---------- Given data ----------
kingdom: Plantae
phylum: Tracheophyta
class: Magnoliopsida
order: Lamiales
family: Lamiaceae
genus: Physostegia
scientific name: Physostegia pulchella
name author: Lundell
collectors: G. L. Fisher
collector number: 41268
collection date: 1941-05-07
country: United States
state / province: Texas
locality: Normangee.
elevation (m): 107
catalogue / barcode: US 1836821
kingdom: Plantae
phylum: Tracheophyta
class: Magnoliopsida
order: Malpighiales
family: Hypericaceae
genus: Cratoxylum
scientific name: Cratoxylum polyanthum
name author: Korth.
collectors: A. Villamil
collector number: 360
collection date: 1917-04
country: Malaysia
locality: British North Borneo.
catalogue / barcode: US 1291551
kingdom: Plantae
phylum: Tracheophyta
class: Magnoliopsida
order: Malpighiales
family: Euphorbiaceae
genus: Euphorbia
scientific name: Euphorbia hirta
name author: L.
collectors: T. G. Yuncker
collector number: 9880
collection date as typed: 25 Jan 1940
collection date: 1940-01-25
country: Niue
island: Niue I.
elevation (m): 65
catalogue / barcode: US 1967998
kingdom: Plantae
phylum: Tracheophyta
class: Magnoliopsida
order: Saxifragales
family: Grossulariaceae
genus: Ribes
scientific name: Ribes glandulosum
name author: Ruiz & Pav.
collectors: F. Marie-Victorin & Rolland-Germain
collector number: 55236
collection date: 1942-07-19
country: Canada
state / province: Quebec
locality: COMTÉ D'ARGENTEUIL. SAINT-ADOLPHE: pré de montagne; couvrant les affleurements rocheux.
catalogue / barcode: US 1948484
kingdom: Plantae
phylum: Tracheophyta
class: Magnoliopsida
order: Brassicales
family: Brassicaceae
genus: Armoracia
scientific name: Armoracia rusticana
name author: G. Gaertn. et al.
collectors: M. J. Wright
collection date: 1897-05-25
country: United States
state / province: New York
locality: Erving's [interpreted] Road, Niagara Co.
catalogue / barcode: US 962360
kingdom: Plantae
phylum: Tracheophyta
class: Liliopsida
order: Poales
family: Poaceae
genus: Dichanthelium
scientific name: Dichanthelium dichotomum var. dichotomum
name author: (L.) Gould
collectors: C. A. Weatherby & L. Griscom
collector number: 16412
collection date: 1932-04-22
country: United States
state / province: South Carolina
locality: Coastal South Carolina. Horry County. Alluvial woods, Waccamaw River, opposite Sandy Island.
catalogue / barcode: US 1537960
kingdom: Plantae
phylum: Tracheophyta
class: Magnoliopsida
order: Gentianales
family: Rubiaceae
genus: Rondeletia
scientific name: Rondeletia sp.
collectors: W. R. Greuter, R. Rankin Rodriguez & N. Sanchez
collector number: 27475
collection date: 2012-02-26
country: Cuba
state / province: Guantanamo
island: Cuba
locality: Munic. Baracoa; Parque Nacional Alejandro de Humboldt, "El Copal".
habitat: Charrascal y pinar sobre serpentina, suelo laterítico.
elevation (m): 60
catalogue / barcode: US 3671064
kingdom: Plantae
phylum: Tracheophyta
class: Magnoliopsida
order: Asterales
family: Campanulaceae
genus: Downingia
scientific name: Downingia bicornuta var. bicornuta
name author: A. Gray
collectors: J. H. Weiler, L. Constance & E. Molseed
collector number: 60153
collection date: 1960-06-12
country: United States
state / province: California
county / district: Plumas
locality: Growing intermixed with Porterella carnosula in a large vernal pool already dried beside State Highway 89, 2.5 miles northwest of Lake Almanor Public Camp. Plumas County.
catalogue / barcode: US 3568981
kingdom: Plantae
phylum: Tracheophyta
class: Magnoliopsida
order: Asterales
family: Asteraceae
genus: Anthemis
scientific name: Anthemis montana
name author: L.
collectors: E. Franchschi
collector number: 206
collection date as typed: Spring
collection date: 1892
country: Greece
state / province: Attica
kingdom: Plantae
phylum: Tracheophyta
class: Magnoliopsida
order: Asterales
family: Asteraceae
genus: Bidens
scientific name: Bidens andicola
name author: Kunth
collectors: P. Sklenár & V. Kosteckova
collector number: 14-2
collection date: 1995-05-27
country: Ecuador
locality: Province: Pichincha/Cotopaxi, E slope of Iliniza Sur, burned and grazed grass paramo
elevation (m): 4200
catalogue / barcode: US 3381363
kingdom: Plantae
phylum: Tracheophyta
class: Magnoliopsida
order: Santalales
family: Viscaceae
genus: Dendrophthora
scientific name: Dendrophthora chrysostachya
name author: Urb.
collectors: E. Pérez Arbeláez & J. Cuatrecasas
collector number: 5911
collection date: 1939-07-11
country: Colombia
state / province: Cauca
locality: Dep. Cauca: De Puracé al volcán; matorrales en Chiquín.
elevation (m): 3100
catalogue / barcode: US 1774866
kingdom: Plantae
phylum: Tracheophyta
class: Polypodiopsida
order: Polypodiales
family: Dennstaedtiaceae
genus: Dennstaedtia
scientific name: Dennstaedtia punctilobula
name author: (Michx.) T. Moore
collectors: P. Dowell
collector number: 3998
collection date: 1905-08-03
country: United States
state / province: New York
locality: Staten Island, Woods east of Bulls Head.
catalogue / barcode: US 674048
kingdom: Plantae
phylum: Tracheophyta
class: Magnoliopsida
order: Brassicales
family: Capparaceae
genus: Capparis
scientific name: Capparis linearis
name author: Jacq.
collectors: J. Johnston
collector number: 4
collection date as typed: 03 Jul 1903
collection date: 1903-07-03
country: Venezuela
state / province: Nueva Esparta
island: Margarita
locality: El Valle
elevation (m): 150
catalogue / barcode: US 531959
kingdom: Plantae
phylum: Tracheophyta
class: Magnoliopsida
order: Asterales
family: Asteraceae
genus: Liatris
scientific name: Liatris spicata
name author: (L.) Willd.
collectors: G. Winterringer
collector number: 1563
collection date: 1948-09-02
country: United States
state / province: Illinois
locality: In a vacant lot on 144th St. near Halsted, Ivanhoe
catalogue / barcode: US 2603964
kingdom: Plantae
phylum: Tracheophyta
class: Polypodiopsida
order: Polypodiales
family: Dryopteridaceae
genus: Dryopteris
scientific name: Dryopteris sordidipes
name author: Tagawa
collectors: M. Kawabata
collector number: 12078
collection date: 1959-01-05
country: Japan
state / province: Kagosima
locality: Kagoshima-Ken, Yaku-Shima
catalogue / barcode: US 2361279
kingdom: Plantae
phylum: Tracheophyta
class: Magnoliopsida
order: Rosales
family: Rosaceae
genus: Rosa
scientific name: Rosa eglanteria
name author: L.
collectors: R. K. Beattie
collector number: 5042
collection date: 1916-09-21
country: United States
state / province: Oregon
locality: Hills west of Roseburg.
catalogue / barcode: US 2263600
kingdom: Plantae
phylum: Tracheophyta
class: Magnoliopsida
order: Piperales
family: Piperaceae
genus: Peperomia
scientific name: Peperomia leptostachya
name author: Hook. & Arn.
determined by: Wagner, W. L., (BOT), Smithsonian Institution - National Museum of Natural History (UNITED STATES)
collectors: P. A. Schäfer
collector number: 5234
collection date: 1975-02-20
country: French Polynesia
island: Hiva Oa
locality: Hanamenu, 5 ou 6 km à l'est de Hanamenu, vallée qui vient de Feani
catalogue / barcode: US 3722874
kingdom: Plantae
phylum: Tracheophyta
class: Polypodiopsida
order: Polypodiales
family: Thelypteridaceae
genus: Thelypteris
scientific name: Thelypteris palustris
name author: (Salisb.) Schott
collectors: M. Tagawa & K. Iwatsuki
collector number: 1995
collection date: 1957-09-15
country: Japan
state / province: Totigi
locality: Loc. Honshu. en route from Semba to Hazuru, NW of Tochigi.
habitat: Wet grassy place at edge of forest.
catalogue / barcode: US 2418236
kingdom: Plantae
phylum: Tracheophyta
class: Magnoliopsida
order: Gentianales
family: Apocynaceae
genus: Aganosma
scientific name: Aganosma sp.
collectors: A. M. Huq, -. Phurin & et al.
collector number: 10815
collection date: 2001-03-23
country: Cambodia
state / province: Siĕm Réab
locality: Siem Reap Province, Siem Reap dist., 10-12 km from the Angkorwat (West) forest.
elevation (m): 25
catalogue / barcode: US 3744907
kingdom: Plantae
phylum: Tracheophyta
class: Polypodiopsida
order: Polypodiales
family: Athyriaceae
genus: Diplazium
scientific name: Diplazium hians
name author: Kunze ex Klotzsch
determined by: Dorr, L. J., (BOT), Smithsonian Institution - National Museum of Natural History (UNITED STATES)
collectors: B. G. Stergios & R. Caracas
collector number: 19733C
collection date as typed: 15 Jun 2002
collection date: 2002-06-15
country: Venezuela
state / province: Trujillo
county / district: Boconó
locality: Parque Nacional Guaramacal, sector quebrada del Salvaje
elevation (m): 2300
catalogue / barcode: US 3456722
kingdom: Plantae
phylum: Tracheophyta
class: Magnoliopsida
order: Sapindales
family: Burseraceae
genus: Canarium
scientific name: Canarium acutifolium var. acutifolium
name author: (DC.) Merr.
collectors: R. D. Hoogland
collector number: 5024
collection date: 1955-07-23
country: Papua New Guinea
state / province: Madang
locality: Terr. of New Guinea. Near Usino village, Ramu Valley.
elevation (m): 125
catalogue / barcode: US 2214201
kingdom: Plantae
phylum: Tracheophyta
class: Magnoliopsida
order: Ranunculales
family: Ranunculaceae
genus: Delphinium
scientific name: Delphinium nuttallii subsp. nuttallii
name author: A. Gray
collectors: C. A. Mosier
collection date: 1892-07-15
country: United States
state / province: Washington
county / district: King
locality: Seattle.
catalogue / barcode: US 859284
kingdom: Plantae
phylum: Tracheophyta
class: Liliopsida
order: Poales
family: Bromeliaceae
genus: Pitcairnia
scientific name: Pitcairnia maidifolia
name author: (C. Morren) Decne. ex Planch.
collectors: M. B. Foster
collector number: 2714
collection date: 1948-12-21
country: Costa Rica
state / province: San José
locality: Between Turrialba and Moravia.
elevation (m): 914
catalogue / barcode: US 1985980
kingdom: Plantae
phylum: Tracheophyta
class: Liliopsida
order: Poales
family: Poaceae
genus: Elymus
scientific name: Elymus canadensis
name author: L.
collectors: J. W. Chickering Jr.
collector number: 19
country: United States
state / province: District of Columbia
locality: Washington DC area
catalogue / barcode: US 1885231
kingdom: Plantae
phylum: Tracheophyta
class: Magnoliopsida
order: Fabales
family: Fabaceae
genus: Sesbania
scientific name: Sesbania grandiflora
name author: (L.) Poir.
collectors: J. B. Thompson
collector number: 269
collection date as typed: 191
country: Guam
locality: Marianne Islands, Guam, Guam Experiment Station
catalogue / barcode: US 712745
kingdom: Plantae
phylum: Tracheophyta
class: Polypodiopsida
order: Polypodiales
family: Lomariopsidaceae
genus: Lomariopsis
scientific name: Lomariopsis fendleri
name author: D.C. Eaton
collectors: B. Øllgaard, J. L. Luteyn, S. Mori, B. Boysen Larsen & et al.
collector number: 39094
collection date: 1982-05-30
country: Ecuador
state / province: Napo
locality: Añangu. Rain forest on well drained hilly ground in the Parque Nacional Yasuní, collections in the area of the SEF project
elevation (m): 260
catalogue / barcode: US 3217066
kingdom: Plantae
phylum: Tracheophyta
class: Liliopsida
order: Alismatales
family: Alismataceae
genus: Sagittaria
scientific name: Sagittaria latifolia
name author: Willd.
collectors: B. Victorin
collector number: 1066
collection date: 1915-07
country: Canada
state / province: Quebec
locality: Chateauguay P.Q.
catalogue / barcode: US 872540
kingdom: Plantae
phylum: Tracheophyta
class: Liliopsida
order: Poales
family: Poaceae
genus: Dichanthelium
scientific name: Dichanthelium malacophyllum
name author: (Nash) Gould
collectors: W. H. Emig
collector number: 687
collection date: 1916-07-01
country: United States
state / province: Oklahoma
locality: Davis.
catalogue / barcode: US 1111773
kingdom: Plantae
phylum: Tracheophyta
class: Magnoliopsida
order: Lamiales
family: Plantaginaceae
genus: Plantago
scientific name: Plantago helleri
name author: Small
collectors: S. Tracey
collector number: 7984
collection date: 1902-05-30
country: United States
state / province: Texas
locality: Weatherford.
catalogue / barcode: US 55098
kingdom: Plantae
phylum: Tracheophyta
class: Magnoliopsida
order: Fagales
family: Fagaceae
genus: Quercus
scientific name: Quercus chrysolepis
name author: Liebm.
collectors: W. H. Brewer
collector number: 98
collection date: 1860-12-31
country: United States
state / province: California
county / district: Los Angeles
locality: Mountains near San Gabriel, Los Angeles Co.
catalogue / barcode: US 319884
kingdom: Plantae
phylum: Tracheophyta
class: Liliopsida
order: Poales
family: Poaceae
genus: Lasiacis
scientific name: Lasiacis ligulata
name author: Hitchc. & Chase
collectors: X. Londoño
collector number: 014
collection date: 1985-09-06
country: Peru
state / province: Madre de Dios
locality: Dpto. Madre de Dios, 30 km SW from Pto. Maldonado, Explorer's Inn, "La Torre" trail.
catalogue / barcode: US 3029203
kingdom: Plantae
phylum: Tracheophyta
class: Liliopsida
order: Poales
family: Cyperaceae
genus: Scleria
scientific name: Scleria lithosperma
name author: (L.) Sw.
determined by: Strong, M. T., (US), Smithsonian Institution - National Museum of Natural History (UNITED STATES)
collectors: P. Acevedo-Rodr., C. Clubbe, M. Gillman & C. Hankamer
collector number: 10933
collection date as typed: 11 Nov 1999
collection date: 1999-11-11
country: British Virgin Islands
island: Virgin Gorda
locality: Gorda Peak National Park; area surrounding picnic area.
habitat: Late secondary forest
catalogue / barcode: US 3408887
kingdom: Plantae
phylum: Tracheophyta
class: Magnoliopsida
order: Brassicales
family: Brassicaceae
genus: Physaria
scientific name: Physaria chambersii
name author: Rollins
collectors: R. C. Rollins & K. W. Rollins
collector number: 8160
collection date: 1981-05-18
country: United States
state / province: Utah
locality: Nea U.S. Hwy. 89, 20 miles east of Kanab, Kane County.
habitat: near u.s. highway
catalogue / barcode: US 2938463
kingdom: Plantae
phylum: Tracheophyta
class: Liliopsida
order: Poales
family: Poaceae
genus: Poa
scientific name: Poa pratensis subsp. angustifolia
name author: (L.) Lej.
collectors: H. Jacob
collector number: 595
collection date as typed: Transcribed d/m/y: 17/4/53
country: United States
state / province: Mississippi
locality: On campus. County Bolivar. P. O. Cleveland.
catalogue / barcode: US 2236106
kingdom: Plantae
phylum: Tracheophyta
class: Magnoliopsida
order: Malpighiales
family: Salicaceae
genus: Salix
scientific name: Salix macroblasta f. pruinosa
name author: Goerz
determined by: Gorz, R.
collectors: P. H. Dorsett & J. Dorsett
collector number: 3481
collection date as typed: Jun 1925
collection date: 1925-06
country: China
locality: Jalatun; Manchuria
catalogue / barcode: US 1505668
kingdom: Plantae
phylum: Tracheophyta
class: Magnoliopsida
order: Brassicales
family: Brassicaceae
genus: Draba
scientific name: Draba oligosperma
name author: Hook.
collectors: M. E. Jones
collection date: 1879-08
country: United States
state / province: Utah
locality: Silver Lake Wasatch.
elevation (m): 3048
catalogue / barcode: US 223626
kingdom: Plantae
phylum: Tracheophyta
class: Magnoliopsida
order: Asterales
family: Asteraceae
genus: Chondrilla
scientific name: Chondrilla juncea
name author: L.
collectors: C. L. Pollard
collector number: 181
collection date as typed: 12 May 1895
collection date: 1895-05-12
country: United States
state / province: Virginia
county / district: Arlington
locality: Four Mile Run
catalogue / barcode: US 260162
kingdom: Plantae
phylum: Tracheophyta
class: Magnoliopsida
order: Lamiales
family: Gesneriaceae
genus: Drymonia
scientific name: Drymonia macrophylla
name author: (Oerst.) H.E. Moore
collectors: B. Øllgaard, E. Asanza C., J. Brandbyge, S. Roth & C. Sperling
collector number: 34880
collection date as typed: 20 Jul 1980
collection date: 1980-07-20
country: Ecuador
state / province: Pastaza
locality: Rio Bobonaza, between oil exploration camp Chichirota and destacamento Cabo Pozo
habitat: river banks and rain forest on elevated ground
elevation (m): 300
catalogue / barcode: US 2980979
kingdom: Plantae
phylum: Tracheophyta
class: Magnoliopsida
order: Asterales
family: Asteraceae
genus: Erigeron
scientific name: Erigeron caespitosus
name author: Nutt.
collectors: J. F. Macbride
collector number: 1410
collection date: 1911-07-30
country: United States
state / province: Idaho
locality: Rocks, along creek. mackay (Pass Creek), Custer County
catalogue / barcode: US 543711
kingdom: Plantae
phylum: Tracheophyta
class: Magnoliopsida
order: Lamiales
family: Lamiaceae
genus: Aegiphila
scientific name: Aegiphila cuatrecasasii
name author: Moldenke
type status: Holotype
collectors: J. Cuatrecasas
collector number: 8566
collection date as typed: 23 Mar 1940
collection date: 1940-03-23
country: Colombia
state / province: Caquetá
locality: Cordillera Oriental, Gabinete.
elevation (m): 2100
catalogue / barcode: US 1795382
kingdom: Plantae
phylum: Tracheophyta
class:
----------
[Aim of the exercise]: Copy out the lines of the material word for word, beginning at the line containing "collector number: 60153" and ending after the line containing "genus: Bidens".

[The response]:
collector number: 60153
collection date: 1960-06-12
country: United States
state / province: California
county / district: Plumas
locality: Growing intermixed with Porterella carnosula in a large vernal pool already dried beside State Highway 89, 2.5 miles northwest of Lake Almanor Public Camp. Plumas County.
catalogue / barcode: US 3568981
kingdom: Plantae
phylum: Tracheophyta
class: Magnoliopsida
order: Asterales
family: Asteraceae
genus: Anthemis
scientific name: Anthemis montana
name author: L.
collectors: E. Franchschi
collector number: 206
collection date as typed: Spring
collection date: 1892
country: Greece
state / province: Attica
kingdom: Plantae
phylum: Tracheophyta
class: Magnoliopsida
order: Asterales
family: Asteraceae
genus: Bidens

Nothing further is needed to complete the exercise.